Only an exact repetition of the entries will do.

(Items listed in a dataset)
※ ※ ※

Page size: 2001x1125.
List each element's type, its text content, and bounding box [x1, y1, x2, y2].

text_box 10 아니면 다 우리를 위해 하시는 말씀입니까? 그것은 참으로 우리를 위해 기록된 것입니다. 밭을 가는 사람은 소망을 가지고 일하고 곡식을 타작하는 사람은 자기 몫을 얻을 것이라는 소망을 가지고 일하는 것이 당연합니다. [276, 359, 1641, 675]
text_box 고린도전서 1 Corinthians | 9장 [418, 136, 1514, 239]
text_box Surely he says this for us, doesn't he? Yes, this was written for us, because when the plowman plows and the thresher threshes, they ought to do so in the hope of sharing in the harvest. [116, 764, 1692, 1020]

※ ※ ※

- **EXPECTED ANSWER**:
Page size: 2001x1125.
List each element's type, its text content, and bounding box [x1, y1, x2, y2].

text_box 10 아니면 다 우리를 위해 하시는 말씀입니까? 그것은 참으로 우리를 위해 기록된 것입니다. 밭을 가는 사람은 소망을 가지고 일하고 곡식을 타작하는 사람은 자기 몫을 얻을 것이라는 소망을 가지고 일하는 것이 당연합니다. [276, 359, 1641, 675]
text_box 고린도전서 1 Corinthians | 9장 [418, 136, 1514, 239]
text_box Surely he says this for us, doesn't he? Yes, this was written for us, because when the plowman plows and the thresher threshes, they ought to do so in the hope of sharing in the harvest. [116, 764, 1692, 1020]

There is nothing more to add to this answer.